Networking Issue in TXL

Incident Report for IONOS Cloud

Postmortem

Update 18.11.2025 - After further investigation we want to update our preliminary Root Cause Analysis with additional insights

Update 24.11.2025 - We want to provide more concrete timelines for the action items

What happened:

On 14.11.2025 between 13:54 and 14:47 UTC we observed a network connectivity issue in our TXL datacenter, affecting multiple services and leading to increased latency and packet loss.

This happened because:

A datacenter cluster experienced network instability due to a broken failover behavior in the control plane of our InfiniBand (IB) fabrics. The core issue was a constant switching of Master/Standby roles between the redundant InfiniBand Subnet Managers, leading to inconsistencies in the fabric.

The root cause of this instability was identified as overly aggressive timeout and retry settings in the Subnet Manager’s High Availability (HA) configuration. These sensitive settings allowed a minor, otherwise insignificant latency spike to trigger an initial failover.
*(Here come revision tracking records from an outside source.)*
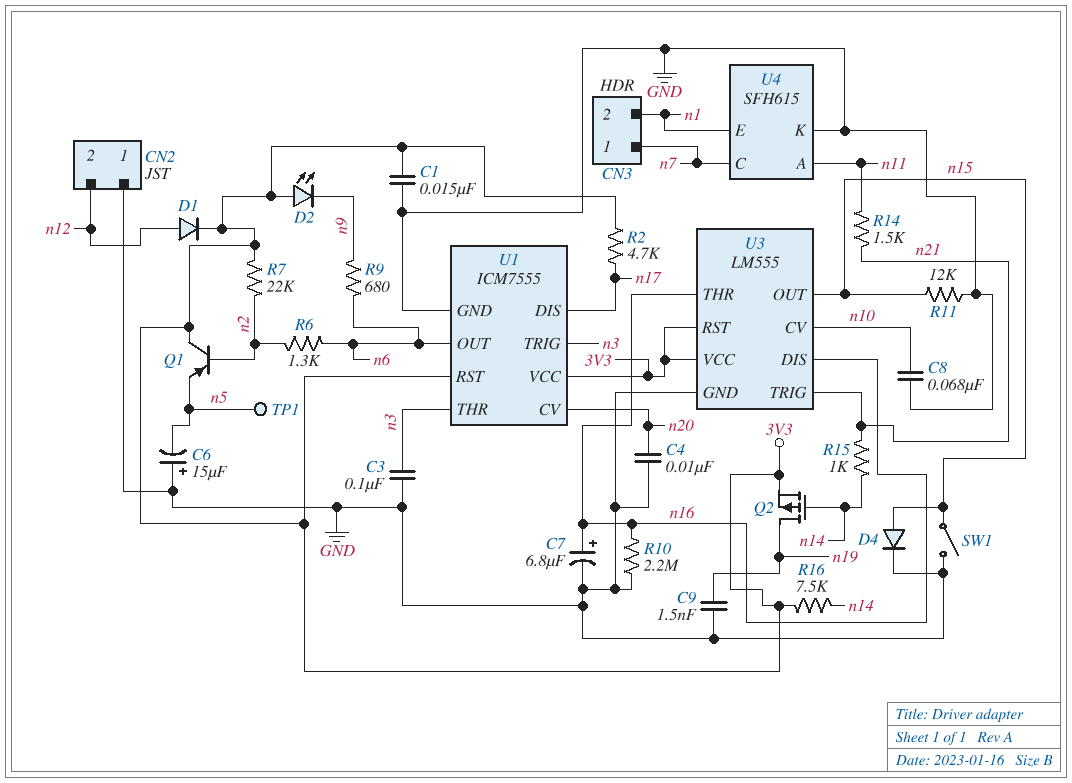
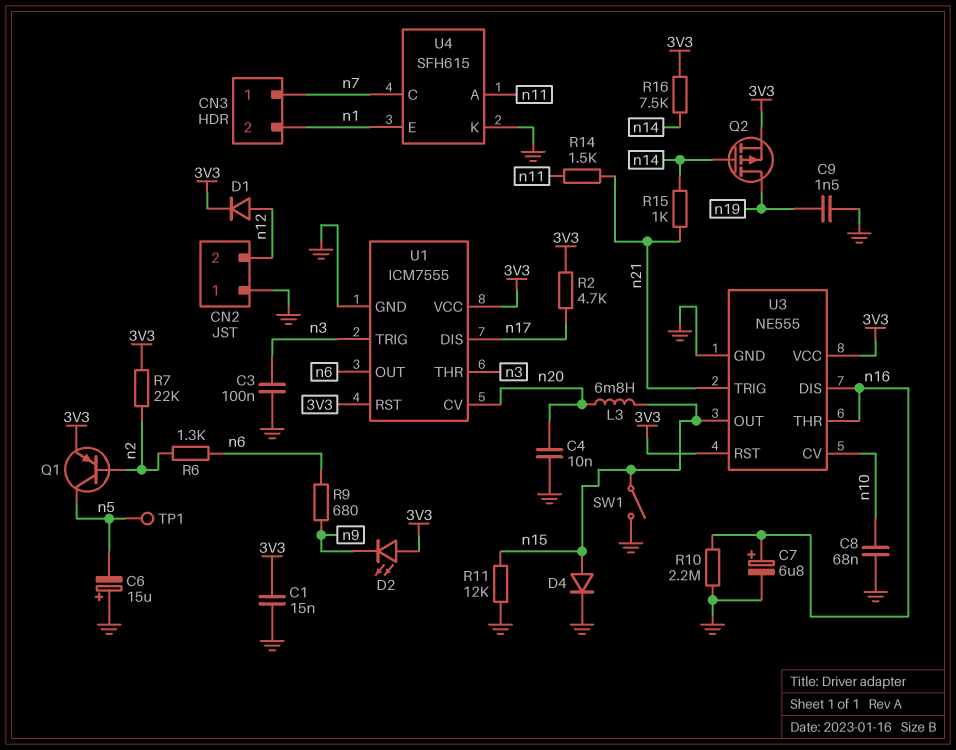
L3: none -> 6.8mH (n15, n20)
Q1: PNP (B n2, C 3V3, E n5) -> PNP (B n2, C n5, E 3V3)
U3: LM555 -> NE555

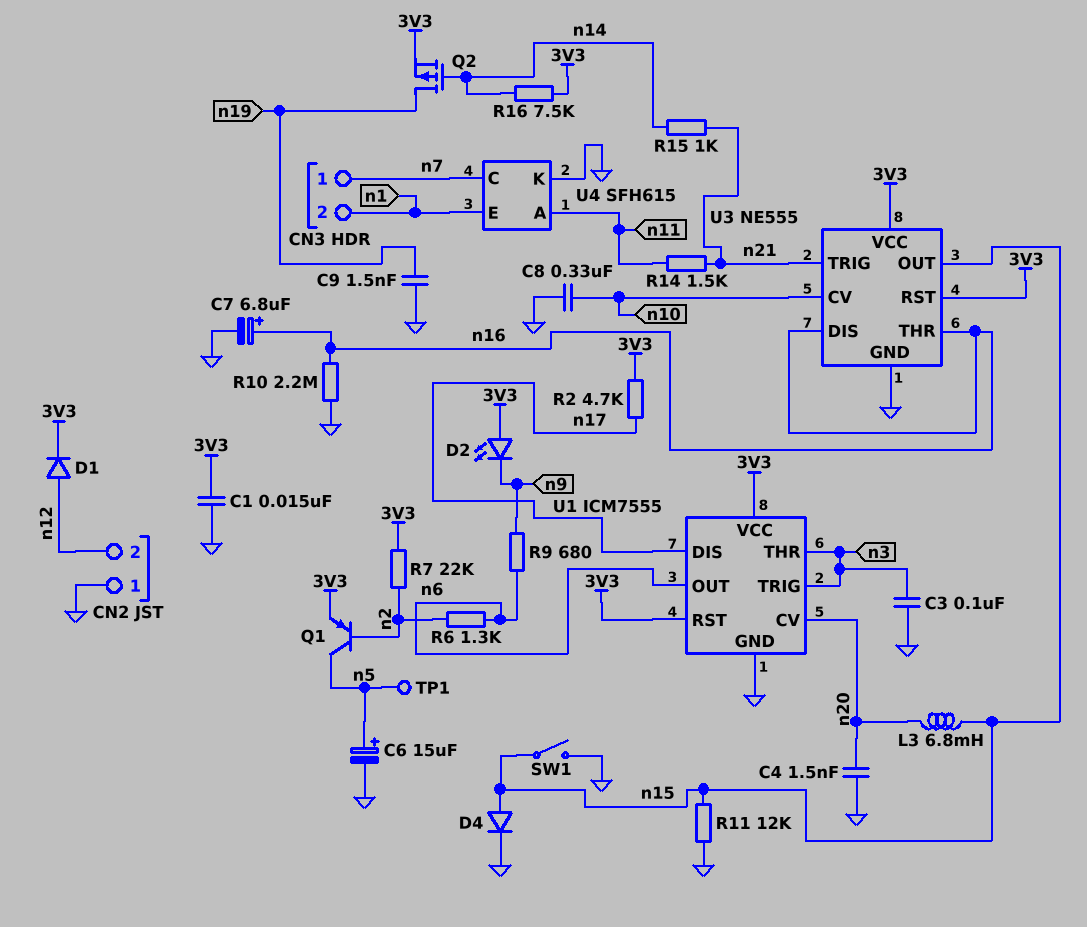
C4: 10nF (GND, n20) -> 1.5nF (GND, n20)
C6: 15uF (plus GND, minus n5) -> 15uF (plus n5, minus GND)
C8: 68nF (GND, n10) -> 330nF (GND, n10)

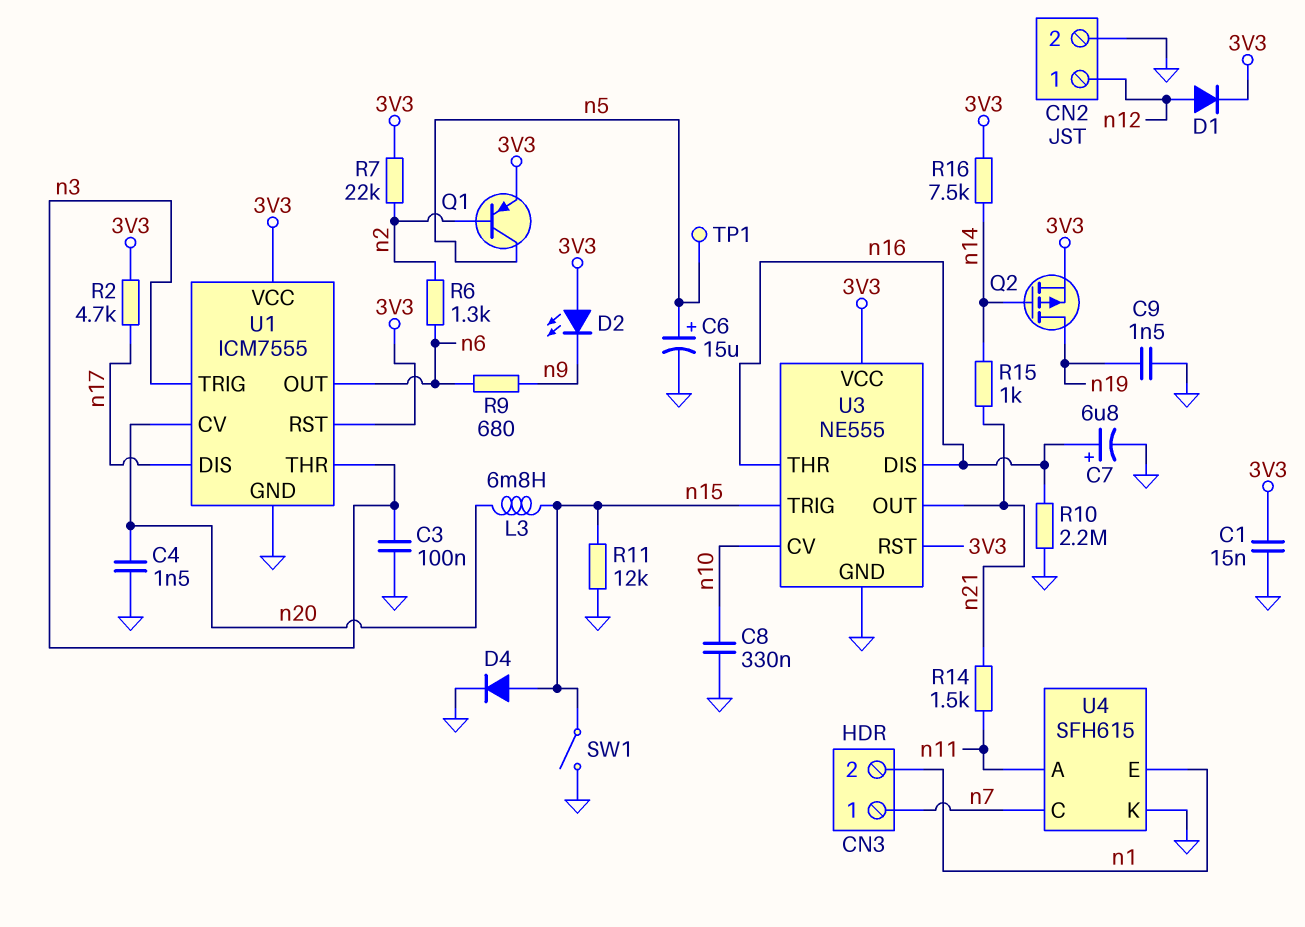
CN2 pin 1: GND -> n12
CN2 pin 2: n12 -> GND
U3 pin OUT: n15 -> n21
U3 pin TRIG: n21 -> n15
This created a self-perpetuating cycle: the resource overhead from the initial failover caused a spike in CPU load on the IB gateways. This increased load resulted in further latency, which the aggressive HA settings interpreted as a failure, immediately triggering another failover. This loop continued until the Subnet Manager election process stabilized, allowing the system to recover automatically.

What we are doing to prevent this from happening again:

  1. Further investigation into the Subnet Manager Log Messages to identify the trigger of the unexpected switching behavior (completed)
  2. Hardening and improvement of the Subnet Manager High Availability (HA) configuration (first sites within Q4)
  3. Migration of Subnet Manager to separate servers that are not part of the data plane (first sites within Q4)
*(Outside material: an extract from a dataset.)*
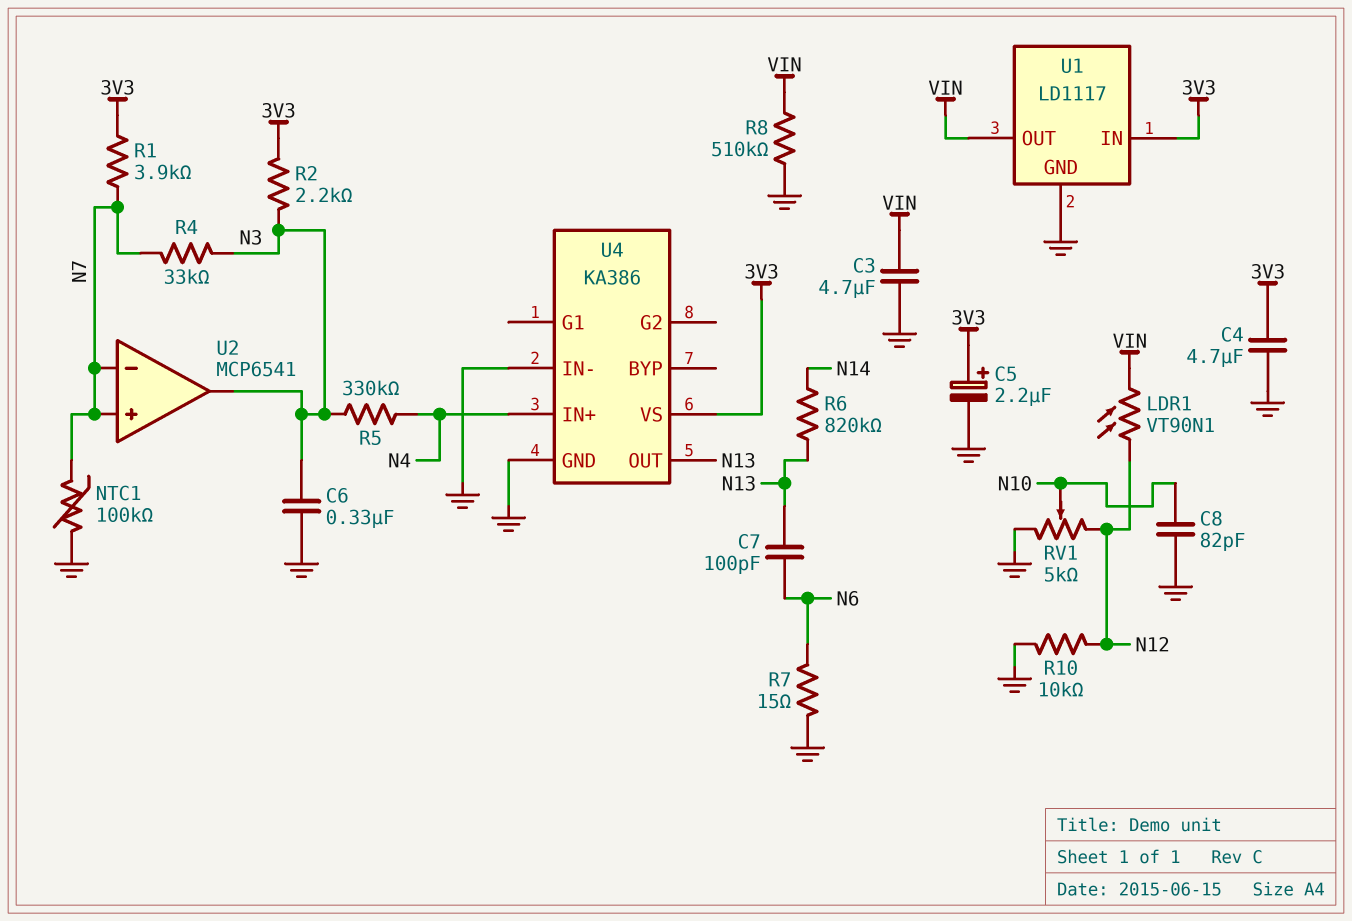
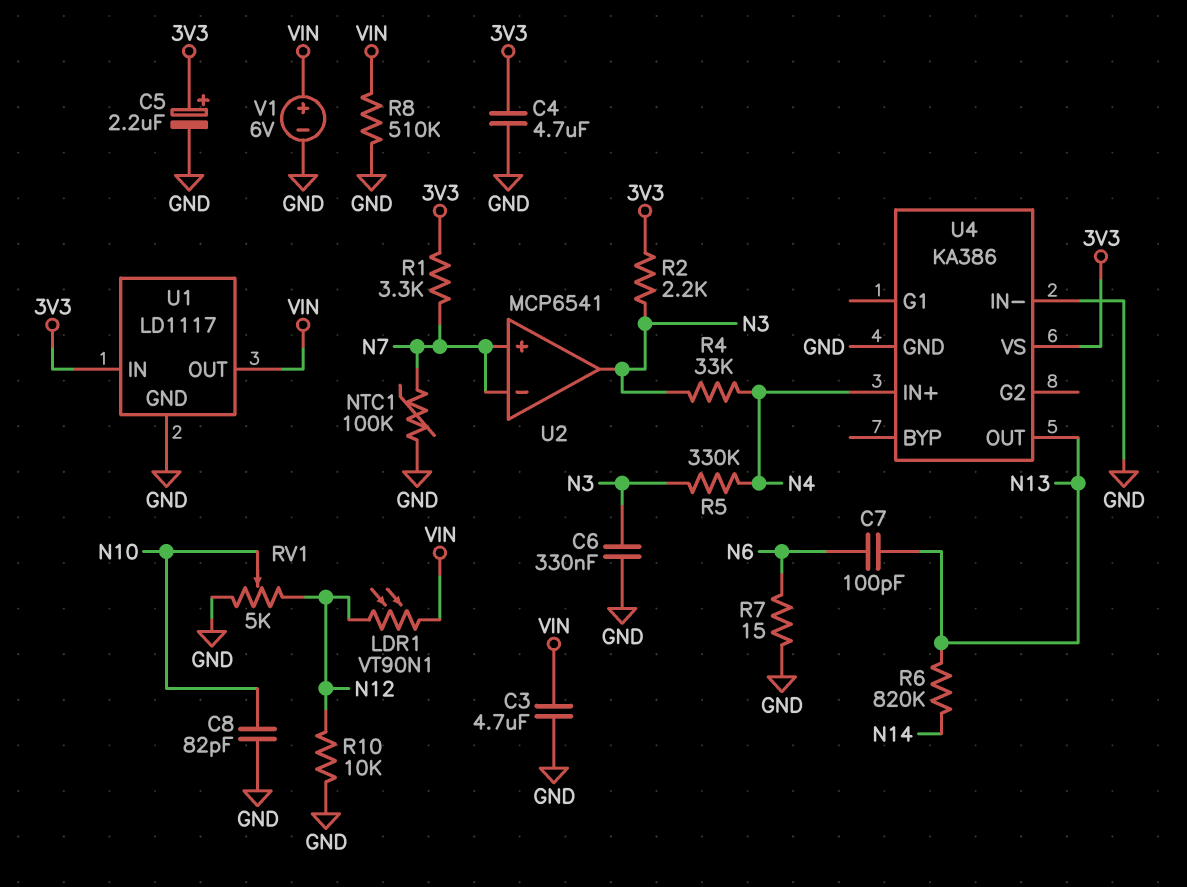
R1: 3.9k (3V3, N7) -> 3.3k (3V3, N7)
R4: 33k (N3, N7) -> 33k (N3, N4)
V1: none -> 6V (plus VIN, minus GND)

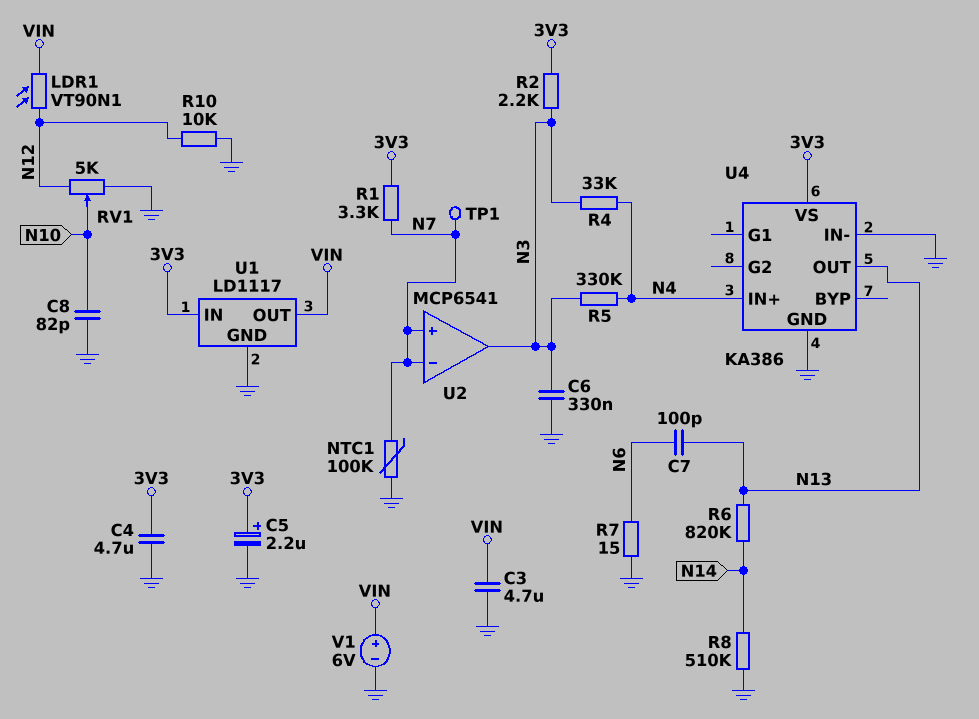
R8: 510k (GND, VIN) -> 510k (GND, N14)
TP1: none -> test point (N7)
We understand that the incident has had a negative impact on our customers and partners. We believe that these steps will make our setup more resilient and help avoid a similar incident in the future.

Posted Nov 15, 2025 - 13:21 UTC

Resolved

All pending systems have reported in as healthy. We will mark this incident as resolved. We will publish the Root Cause Analysis (RCA) here as soon as it becomes available. Thank you for your patience.
Posted Nov 14, 2025 - 16:13 UTC

Monitoring

We are seeing further improvement across the environment. We are currently actively monitoring the recovery and are confirming the Root Cause of the Incident and will publish the result here.
Posted Nov 14, 2025 - 15:28 UTC

Update

We are observing some improvements in our monitoring metrics after our recent intervention, and some previously affected systems are reporting back as healthy. We will continue to monitor the environment closely as we look for any other potential contributing factors. We will provide our next update no later than 15:30 UTC
Posted Nov 14, 2025 - 15:02 UTC

Identified

We have identified and disabled a defective switch that we believe was a potential culprit. We are now closely monitoring the environment to assess the impact of this action, as we suspect there may be additional contributing factors. Our investigation continues, and we will provide the next update by 15:30 UTC at the latest.
Posted Nov 14, 2025 - 14:56 UTC

Update

We are currently investigating instances of Border Gateway Protocol session flapping in the TXL datacenter. Our network experts are currently pinpointing the root cause of the issue. You can expect the next update here at 15:00 UTC.
Posted Nov 14, 2025 - 14:33 UTC

Investigating

We are currently investigating reports related to connectivity issues in our TXL datacenter. We will update you as soon as possible.
Posted Nov 14, 2025 - 14:21 UTC
This incident affected: Location DE/TXL (Network).